11 July 2018, Edition 196
Situated at the mouth of the Tamar River, Low Head could soon be Tasmania’s renewable energy capital after George Town Council unanimously approved a 12-hectare solar farm in the area. The solar farm will be built on land adjacent to the George Town airport. The 12.5-megawatt facility, with 16,000 solar panels, would provide power for up to 2,000 homes and is being developed by Epuron Solar. In February, Council also granted Epuron an extension to its Low Head Wind Farm approving 10 new turbines. Epuron Project Manager Shane Bartel told The Examiner that Low Head is an ideal location for renewable because it has plenty of sun and wind.
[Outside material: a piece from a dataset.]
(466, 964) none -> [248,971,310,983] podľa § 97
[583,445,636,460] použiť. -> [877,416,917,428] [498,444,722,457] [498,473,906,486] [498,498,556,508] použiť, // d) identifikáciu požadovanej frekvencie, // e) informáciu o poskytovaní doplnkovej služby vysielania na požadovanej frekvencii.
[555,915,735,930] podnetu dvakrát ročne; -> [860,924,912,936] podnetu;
Also proximity to the George Town Sub Station was a big plus, he added: “It provides greater efficiency for generation when located close to the substation.” Meantime Mayor Bridget Archer said the region would embrace being the “renewable energy capital of Tasmania” and was open to more future developments. Epuron is also hoping to develop a larger solar farm at Wesley Vale which could provide power for some 3,000 homes and contain about 40,000 panels. This development is currently being considered by Latrobe Council.
3 May 2018, Edition 194
A new wind farm has been proposed near Stanley in the wake of a decision by State and Federal governments to jointly fund a $20 million business case study into a second Bass Strait electricity inter-connector. The second cable will be needed for the $5 billion Battery of the Nation concept proposed for Tasmania by the Prime Minister, Malcolm Turnbull. Because of changing economics, private investors had announced new wind-energy projects at Wild Cattle Hill, Granville Harbour, Robbins Island/Jims Plain and Low Head before the Stanley project emerged in January. Sydney-based Epuron Projects is proposing up to 13 turbines on a cattle farm on the Stanley Peninsula, about 4k from the town. “The site is an exceptionally windy location in what is probably Australia’s windiest State,” Project Manager, Shane Bartel, said in material circulated to local residents. The project has potential for the highest energy yield per turbine in Australia and will connect to the Port Latta sub-station to supply renewable power to the National Electricity Market.” Mr Bartel said Epuron intended to “progress” a development application with the Circular Head Council in late 2018 and hoped to commence construction in 2019.
8 March 2018, Edition 192
Flinders Island has switched on a $13.38 million wind and solar hub which will supply on average 60 per cent of the island's power. Renewable supply could rise to 100 per cent when the weather is right. The picturesque island at the eastern end of Bass Strait is home to about 800 people who have previously depended on shipped-in diesel for power. The new hub uses sophisticated controls to manage a fluctuating mix of wind, solar and diesel power and is likely to be replicated in other remote Australian communities. The project was predominantly funded by Hydro Tasmania, with a $5.5 million contribution from the Federal Government's independent Australian Renewable Energy Agency. Similar hybrid technology has been installed on Tasmania's King Island, at Coober Pedy in South Australia, on Rottnest Island in Western Australia and at several smaller off-the-grid communities in the Northern Territory, but Flinders Island's system is the only one to have been built in shipping containers which were then taken to the island before being "plugged-in" to one another. There are plans to add tidal power to the Flinders Island mix over coming years and Hydro Tasmania's CEO, Steve Davy, said there was international interest in the project.